Amalia presintió de soslayo una leve sombra en medio del regocijo, porque no olvidaba que aquella lujuria había nacido en un lodazal sangriento que ahora se resumía en este frenesí de embrujo. Pero también sabía por su padre, Dustano, que la madre de Cristóbal había sido cruelmente asesinada por la cobarde avaricia de ese dictador que su amante tanto despreciaba. Si su espontaneidad piadosa podía contribuir a la redención de este joven continuamente abusado, con su amor transformaría esa culpa en una experiencia de gracia y libertad. Lo que su lozanía no le permitía entender todavía, es que la vida generalmente no se desarrollaba con tan tranquilos y seguros espirales. Que los rasgos inciertos del muchacho se parecían más a ese olmo hendido por un rayo del poema que don Dustano declamaba taciturno, ‘una mitad podrido por las lluvias de abril y a la otra mitad con el sol de mayo, algunas hojas verdes le han salido’.

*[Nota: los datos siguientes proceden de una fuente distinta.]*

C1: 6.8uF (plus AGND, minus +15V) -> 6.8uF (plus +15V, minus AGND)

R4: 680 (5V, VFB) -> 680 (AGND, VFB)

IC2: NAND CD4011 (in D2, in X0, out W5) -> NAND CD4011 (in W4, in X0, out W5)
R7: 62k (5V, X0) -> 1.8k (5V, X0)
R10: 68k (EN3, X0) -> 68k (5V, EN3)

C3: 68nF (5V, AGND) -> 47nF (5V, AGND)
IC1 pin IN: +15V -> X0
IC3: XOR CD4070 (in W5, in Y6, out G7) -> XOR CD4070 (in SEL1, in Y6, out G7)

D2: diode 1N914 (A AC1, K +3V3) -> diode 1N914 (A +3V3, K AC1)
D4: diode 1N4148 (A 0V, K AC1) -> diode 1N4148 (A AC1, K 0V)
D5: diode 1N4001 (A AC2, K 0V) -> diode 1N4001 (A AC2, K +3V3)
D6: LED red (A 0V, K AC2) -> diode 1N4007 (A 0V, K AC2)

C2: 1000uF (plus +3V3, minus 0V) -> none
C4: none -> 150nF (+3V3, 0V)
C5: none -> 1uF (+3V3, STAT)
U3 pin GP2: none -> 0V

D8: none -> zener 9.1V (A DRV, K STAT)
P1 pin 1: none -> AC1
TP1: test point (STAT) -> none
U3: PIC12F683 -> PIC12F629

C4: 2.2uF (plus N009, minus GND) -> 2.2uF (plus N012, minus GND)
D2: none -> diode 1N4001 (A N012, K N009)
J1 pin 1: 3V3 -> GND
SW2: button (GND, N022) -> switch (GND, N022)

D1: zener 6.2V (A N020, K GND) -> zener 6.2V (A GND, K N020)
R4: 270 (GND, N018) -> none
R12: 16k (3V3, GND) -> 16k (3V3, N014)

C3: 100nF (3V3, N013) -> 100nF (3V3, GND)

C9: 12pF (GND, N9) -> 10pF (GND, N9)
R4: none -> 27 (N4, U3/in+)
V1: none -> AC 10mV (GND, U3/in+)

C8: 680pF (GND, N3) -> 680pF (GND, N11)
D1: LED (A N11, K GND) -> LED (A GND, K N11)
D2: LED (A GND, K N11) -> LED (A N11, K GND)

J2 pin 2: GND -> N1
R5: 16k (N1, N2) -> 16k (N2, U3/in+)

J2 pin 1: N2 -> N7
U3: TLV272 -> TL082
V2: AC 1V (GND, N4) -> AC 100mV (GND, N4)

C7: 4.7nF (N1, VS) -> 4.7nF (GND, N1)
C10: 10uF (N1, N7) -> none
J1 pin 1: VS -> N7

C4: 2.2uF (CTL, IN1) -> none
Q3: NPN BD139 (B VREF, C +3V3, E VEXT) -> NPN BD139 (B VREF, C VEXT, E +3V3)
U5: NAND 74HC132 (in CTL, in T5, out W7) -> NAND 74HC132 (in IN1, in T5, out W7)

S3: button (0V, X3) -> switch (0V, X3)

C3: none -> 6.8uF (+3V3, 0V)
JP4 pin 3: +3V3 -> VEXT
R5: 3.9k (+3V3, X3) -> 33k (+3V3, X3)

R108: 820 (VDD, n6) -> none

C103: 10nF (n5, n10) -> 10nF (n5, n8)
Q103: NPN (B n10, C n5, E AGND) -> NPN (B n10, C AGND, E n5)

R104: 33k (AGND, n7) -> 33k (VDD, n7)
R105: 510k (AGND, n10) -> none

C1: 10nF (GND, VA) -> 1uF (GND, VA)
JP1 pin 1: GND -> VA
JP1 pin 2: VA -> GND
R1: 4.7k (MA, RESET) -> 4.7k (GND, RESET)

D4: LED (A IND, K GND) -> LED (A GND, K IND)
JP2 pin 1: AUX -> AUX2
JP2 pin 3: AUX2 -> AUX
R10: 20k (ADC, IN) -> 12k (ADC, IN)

Los dos cuerpos se arquean con desenvoltura, como serpientes poseídas por un amor que ha trascendido el deseo. Él le aprieta sus finas muñecas y la atrae impetuosamente, fundiéndose en una ebriedad de sensaciones tan húmedas y frescas como las hierbas de la hacienda que baña el manantial. La voluptuosidad de aquel insospechado día proyecta en el alma de Amalia un domo astral seducido por estrellas e ilusiones. Sin comprender del todo aun que a veces la ilusión que colorea las travesuras aguarda en el horizonte también nidos sin aves y flores sin aromas.